We are currently planning a follow-up study to this, where we apply the findings from the first paper to a consumer setting. Segregation of gains and losses will be implemented using separation of an instant rebate from the base price. In addition, the degree to which we find the silver lining effect 'in the field,' may be dependent on the extent to which the decision maker pays attention to different sources of information in the decision environment, and so we plan on using MouseLabWeb in order to track information acqusition patterns.


Why Remembering Matters: The Effect of Retrieval Induced Forgetting (rif) on the
Valuation of Consumer Goods (two studies run); with Eric Johnson

The phenomenon of rif means that, paradoxically, remembering one thing from a category can make
it harder to remember the other things from that same category. We suggest that if people use their
memories to search for categorized information when they’re making valuations of consumer goods,
rif will affect those valuations. Depending on how information is categorized, and the order of its
recall, valuations can be increased, decreased, or left unchanged. By cuing the information to be
retrieved from memory, the valuations can be manipulated experimentally.


Elicitation of Prospect Theory Parameters with Bayesian Estimation (some data collected,
modeling/estimation in progress)

In order to fully utilize behaviorally informed models of economic behavior, such as Prospect Theory,
individual-level estimates of model parameters are necessary.
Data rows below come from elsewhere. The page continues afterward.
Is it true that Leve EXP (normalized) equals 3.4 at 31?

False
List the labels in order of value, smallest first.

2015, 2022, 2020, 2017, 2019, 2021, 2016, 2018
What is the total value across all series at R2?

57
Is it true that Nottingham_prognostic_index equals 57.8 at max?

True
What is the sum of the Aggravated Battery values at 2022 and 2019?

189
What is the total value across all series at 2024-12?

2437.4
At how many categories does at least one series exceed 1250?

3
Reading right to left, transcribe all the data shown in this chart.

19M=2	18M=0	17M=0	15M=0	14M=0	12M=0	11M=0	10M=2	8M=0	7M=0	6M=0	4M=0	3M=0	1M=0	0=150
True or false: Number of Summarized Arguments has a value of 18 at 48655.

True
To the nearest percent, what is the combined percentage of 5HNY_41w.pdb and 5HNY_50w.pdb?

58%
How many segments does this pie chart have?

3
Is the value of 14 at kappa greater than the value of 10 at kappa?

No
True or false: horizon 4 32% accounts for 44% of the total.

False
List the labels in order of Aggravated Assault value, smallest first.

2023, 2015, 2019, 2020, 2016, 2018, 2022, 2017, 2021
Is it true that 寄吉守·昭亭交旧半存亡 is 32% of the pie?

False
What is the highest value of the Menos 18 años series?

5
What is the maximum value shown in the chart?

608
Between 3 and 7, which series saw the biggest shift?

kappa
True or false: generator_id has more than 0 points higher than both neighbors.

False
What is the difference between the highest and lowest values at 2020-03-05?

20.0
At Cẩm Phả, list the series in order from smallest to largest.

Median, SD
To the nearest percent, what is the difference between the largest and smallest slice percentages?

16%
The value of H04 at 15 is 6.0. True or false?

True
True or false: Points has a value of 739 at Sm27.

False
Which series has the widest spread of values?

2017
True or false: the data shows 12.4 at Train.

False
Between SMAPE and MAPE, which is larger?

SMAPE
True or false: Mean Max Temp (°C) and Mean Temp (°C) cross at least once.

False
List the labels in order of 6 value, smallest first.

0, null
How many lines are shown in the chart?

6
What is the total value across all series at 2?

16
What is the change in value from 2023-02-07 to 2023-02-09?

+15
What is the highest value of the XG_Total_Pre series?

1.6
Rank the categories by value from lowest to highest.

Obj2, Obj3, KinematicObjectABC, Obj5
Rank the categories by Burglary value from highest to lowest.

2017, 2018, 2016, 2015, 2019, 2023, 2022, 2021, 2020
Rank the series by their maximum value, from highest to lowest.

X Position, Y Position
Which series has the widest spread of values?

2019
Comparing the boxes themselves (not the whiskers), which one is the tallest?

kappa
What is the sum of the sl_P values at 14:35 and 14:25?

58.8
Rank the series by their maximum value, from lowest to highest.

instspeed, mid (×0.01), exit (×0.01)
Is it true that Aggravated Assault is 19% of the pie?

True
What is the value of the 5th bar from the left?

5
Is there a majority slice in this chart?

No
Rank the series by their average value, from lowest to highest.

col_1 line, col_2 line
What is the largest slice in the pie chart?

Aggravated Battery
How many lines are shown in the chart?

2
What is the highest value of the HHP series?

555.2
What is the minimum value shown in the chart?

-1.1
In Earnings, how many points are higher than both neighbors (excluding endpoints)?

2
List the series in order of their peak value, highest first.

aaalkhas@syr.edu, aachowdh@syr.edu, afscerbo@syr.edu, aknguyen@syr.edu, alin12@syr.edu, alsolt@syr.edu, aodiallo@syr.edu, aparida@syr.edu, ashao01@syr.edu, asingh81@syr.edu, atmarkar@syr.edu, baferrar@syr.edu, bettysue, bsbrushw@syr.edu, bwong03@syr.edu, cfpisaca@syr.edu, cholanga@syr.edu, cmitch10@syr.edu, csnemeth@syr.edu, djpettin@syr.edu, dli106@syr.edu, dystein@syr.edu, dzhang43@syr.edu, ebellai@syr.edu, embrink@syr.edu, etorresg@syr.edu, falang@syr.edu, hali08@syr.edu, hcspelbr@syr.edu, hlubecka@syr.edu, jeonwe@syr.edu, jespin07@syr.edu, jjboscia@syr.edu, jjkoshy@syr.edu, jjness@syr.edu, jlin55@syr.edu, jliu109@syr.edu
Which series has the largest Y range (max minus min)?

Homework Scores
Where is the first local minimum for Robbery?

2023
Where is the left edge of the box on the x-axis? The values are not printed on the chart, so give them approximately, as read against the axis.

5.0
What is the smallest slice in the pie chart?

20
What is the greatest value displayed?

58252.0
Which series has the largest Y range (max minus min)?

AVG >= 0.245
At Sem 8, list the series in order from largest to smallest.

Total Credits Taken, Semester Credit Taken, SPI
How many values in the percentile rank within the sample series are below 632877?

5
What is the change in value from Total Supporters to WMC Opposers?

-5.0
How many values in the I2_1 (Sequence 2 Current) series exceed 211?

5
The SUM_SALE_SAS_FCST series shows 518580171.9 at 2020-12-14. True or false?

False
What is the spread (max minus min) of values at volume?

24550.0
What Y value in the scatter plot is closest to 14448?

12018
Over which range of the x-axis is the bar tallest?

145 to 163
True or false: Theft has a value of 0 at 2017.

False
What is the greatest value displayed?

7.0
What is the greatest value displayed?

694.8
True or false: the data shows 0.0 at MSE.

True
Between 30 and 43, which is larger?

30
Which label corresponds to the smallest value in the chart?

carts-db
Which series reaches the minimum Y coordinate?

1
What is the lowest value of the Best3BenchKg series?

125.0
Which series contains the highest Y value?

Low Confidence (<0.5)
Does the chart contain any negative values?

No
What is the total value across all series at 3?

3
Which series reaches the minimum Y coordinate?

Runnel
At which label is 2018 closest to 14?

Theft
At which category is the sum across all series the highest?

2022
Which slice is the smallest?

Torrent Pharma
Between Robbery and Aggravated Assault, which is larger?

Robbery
Reliably eliciting and estimating these
may present experimental problems, however, as participants’ available time attention are constrained.
Modifying and extending the method of Fox et al. (2007), our elicitation procedure requires only
sixteen accept/reject responses to gambles while estimating both loss aversion and sensitivity
parameters, making it well-suited to online experimental applications. Bayesian methods are used to
reduce the number of observations needed to get useful individual-level parameter estimates.


Savoring: Anticipatory Utility and Psychological Distance (one study run)

Loewenstein (1987) showed that decision makers may sometimes choose to wait for desirable outcomes, rather than receiving them immediately, displaying reverse time discounting. What the antecedents of this phenomenon are is however still largely unclear. We suggest an explanation based on Construal Level Theory (Trope & Liberman, 2003), which also accommodates previous work on patience and self-control (e.g. Mischel & Metcalfe, 1999). We hypothesize a curvilinear relationship between ‘savorability’ and psychological distance, such that below an optimal distance impatience rules out savoring, while above it the outcome fails to elicit the necessary desire that makes anticipation pleasurable.